Controversial blog post alert! The last article about my employment situation inspired a new blog topic the subject of which is the title of this post. I’m going to get straight to the point.

What is the Myth?

The myth is that in order for a woman to have any value, she must be gainfully employed. In fact, she should be earning an equal or exceeding income as that of a man.

Where did this Myth Originate?

All myths have origins, so where did this one start?

This myth, in my opinion, is the extension of a CREAMist* agenda. This surreptitious agenda seeks to redefine every part of human life through the lens of the almighty dollar.

While the feminists of the 1960’s fought for equality in the workforce, I do not believe that what Susan B. Anthony was fighting for was for women, who were not interested in or capable of working in positions comparable to those of their husbands or other males in their lives, to be ridiculed for the decision to work in more modest roles, or not at all. I do not believe that all of the 1960’s Civil Rights activists were fighting for the death of the housewife or cultural homogeneity.

I say this, because I come from a family where all of my siblings are college graduates. I have two sisters (a doctor and an engineer) and three brothers (a Physical Therapist, a Chemistry doctoral candidate and a Packaging Engineer). I enjoy writing. However, that does not seem to be an option in the eyes of my family. In their eyes, I should work a full-time job or two saving money towards taking time off to write or writing on weekends and/or evenings towards completing my dream novel.

Am I the ONLY one who sees the BACKWARDS nature of this thinking?

If I want to write, and writing in and of itself (creative writing) is and of itself a skill that adds value to society and should as a matter of fact should be worth money; why shouldn’t I be writing?

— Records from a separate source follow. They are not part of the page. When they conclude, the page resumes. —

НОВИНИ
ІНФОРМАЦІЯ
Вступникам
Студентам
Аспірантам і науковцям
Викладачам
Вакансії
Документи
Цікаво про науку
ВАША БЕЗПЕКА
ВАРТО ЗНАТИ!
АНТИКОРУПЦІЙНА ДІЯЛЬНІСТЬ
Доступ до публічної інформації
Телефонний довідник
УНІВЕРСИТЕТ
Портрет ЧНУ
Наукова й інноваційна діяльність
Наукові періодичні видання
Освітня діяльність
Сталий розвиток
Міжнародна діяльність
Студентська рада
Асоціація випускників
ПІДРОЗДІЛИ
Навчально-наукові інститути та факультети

Especially if it is something I love to do.

Why do I have to defend my decision to do what I love? Why should I defend my desire to be healthy and stress-free instead of risking stress-related illness like depression, anxiety, obesity and cardiovascular disease by slaving away in jobs I hate and working for people who want to wield their appointed authority as a means of expressing repressed aggression because of others who used their own authority to do the same to them in an endless pyramid of oppression?

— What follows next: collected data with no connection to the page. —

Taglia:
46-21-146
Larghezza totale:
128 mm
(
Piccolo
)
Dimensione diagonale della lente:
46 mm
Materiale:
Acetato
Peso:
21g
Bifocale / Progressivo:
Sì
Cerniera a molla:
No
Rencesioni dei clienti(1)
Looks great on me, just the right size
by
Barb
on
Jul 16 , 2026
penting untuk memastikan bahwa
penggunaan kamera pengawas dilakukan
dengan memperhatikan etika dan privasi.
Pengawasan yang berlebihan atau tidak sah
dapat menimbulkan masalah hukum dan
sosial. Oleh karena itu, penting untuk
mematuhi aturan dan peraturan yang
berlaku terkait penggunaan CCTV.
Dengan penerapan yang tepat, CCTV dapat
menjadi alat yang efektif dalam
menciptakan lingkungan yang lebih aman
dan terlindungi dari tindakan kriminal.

When did it become a not only acceptable, but a requirement that if you want to live contrary to the dominant culture (the CREAMist culture) you MUST work twice as hard for the “life, liberty and pursuit of happiness” promised by the founding fathers of this country?

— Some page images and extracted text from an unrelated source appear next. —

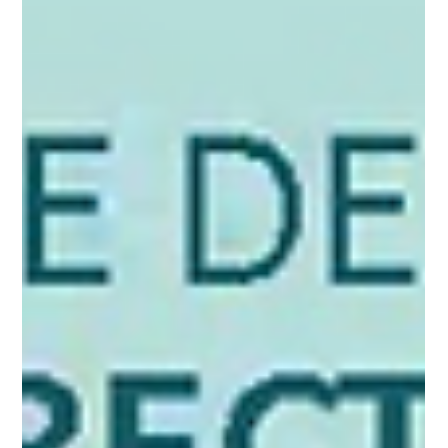
Why Your Best People Are Your Biggest Risk | LinkedIn
traducido y adaptado por Rosa Zapata Toda organización
tiene héroes. Las mejores organizaciones no los
necesitan. Las empresas con los empleados más
destacados suelen ser las que más sufren inconsistencias
en su desempeño. ¿Por qué? Porque los héroes eliminan
la necesidad de construir sistemas y, en cambio, crean una
dependencia organizacional de los empleados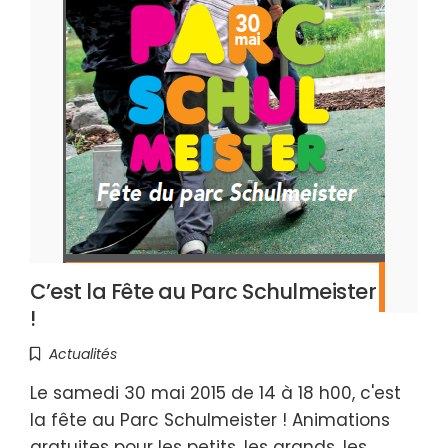
C’est la Fête au Parc Schulmeister
!
Actualités
Le samedi 30 mai 2015 de 14 à 18 h00, c'est
la fête au Parc Schulmeister ! Animations
gratuites pour les petits, les grands, les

When did the mentality become “I’m working a job I hate so I can have three weeks of fun every year, so YOU should too. In fact, YOU BETTER do it, because if you don’t you will be considered a disgrace!”

Now a days, if a woman doesn’t make enough money, she suffers the threat of starvation, homelessness and ridicule. Even if she becomes a housewife or a stay-at-home mother, she stands the risk of being ridiculed or comparably, getting those patronizing comments such as: “Oh, you’re a sta35t796y-at-home-mom? That’s a full-time-job too!” *insert self-assured smile here*.

When did it become unacceptable for women to live the lives they want? When did families stop being supportive of women’s healthy lifestyle choices? When did society stop being supportive of women who choose stress and disease-free lifestyles?

Is this not it’s own form of oppression? Am I the only one who sees that when stripped of the option of a choice…a healthy alternative…the pin-striped pantsuit becomes a Western hijab?!

hijab2

*I will henceforth be using the term CREAMist to refer to what I believe is the current cash-supremicist society. The term CREAMist comes from rap lyrics made popular by the CASH Money Millionaires which says “Cash Rules Everything Around Me. CREAM makes the money. Dolla dolla bills y’all!”